Synopsis: Quantum Computers Approach Milestone for Boson Sampling

Experiments show that when enough photons travel through a complex optical network, only a quantum computer can efficiently sample the range of possible outcomes.

A team of researchers has sent 20 indistinguishable photons through an interferometer and measured how 14 of them emerged from the other side. The feat may seem unimportant, but it signifies a milestone in the field of quantum computation: approaching the point where a classical system cannot feasibly mimic a quantum system.

Solving the boson sampling problem means predicting the distribution of a set of input bosons—normally photons—after they have undergone some transformation procedure with multiple possible outcomes, or “modes.” The most efficient way to sample the range of possible distributions is to embody the calculation physically by experiment. In that case, the photons’ quantum behavior is included intrinsically as they negotiate the setup. Until recently, boson sampling experiments involved a handful of photons and fewer than 16 possible modes, offering at most a few tens of thousands of possible output configurations. Calculating the full range of outcomes in such a scenario is trivial even for simple classical computers, making it a poor test of the power of quantum-computational approaches.

Now, Jian-Wei Pan and Chao-Yang Lu, from the University of Science and Technology of China, Hefei, and their collaborators have created an optical system that processes up to 20 photons. The photons are directed simultaneously through a 60-mode interferometer composed of hundreds of beam splitters and are measured using 60 photon-counting detectors. After unavoidable losses in the system, the researchers found that they could routinely detect up to 14 photons per run, yielding an output with $3.7×1{0}^{14}$ degrees of freedom. This enormous possibility space—ten orders of magnitude greater than that achieved previously—is sampled and validated by the team’s inherently quantum-computational setup in a matter of minutes; a classical supercomputer would take hours to verify the results.
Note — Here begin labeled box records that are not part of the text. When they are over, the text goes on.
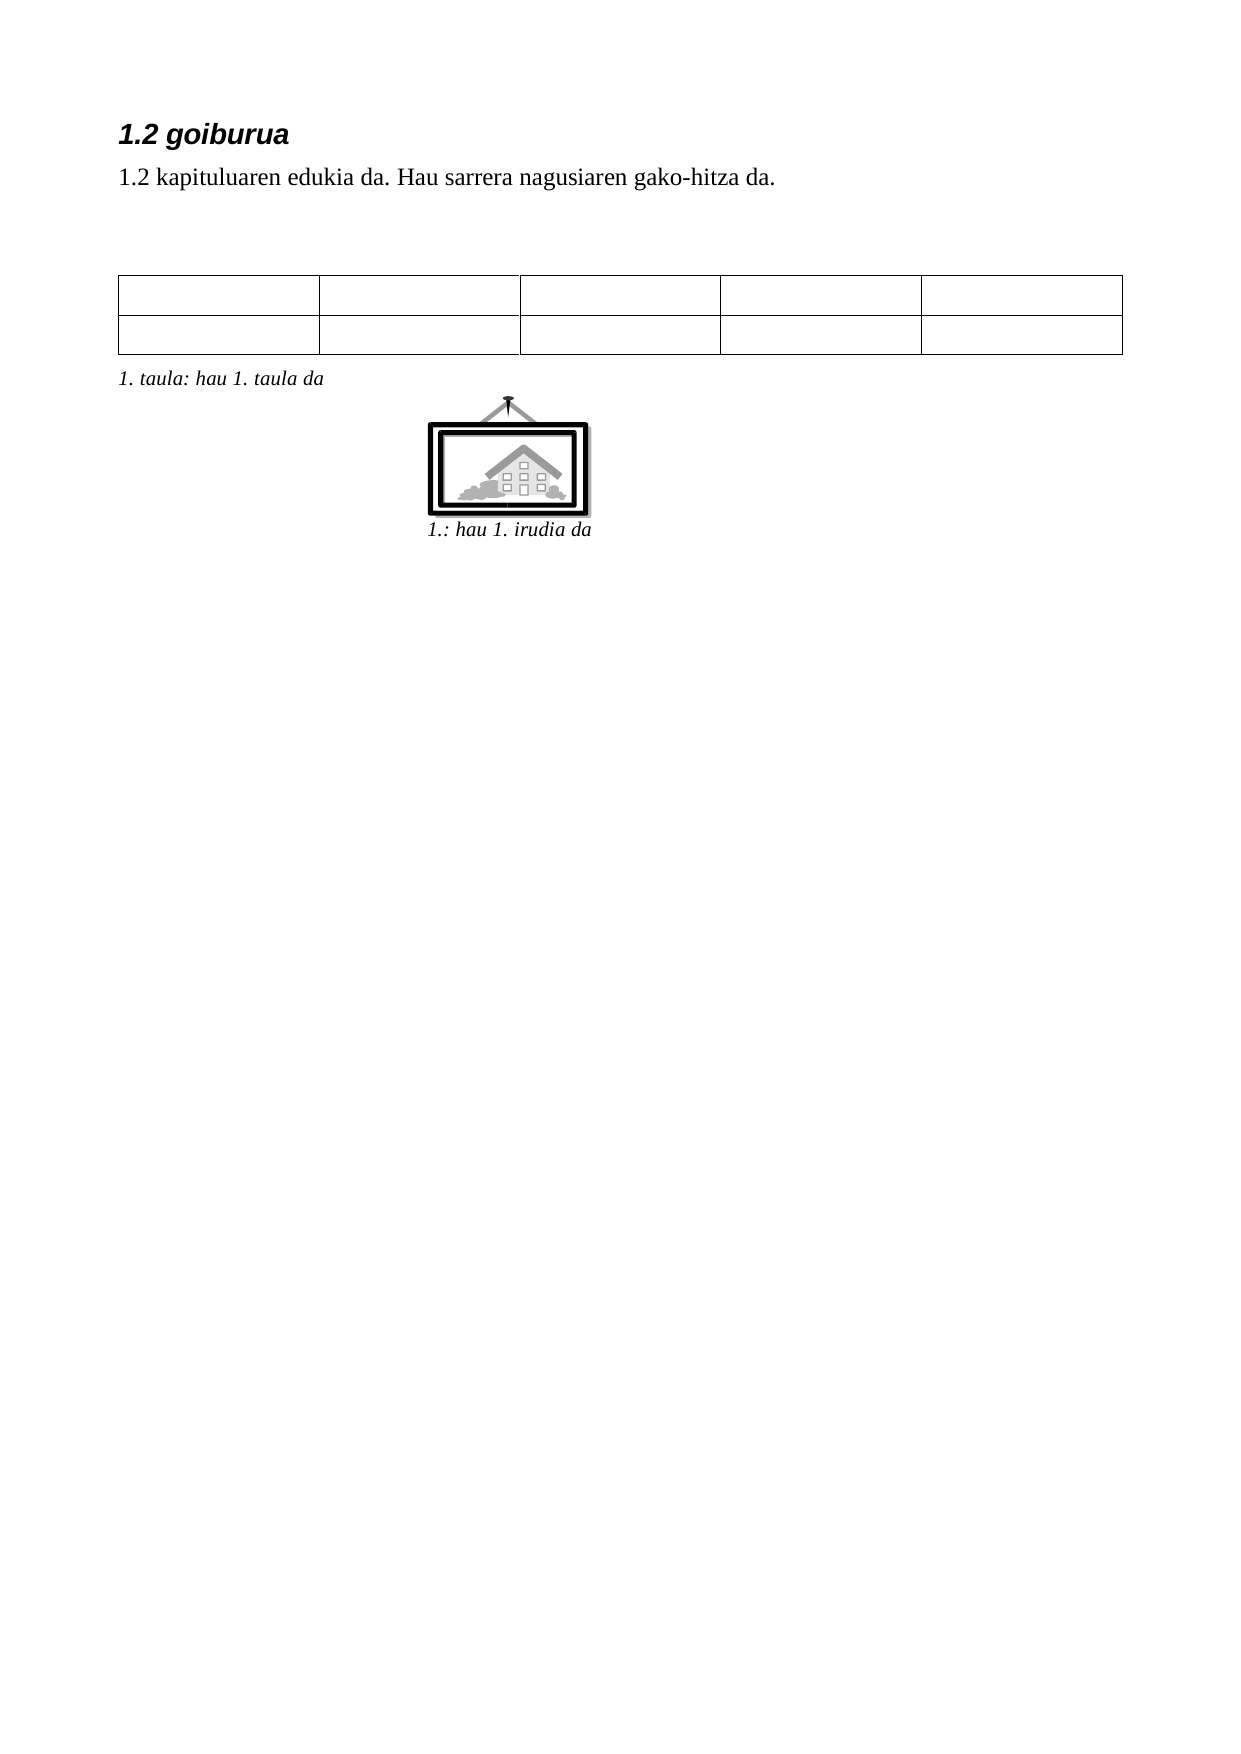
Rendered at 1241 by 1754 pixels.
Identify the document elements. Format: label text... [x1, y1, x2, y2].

table_cell [320, 316, 519, 354]
table_cell [119, 316, 319, 354]
text 1.: hau 1. irudia da [427, 396, 720, 541]
table_header [320, 276, 519, 315]
text 1.2 kapituluaren edukia da. Hau sarrera nagusiaren gako-hitza da. [118, 163, 1122, 219]
table_cell [521, 316, 720, 354]
table_header [119, 276, 319, 315]
table_header [922, 276, 1122, 315]
subtitle 1.2 goiburua [118, 118, 1122, 151]
table_cell [922, 316, 1122, 354]
table_header [521, 276, 720, 315]
table_header [721, 276, 921, 315]
table_cell [721, 316, 921, 354]
text 1. taula: hau 1. taula da [118, 367, 1122, 390]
This research is published in Physical Review Letters.

–Marric Stephens

Marric Stephens is a freelance science writer based in Bristol, UK.

Correction (18 December 2019): The teaser of the article incorrectly stated that 20 photons are required to demonstrate a quantum advantage for the boson sampling problem using the method described in the story. It is likely that more input photons are required to demonstrate the advantage decisively.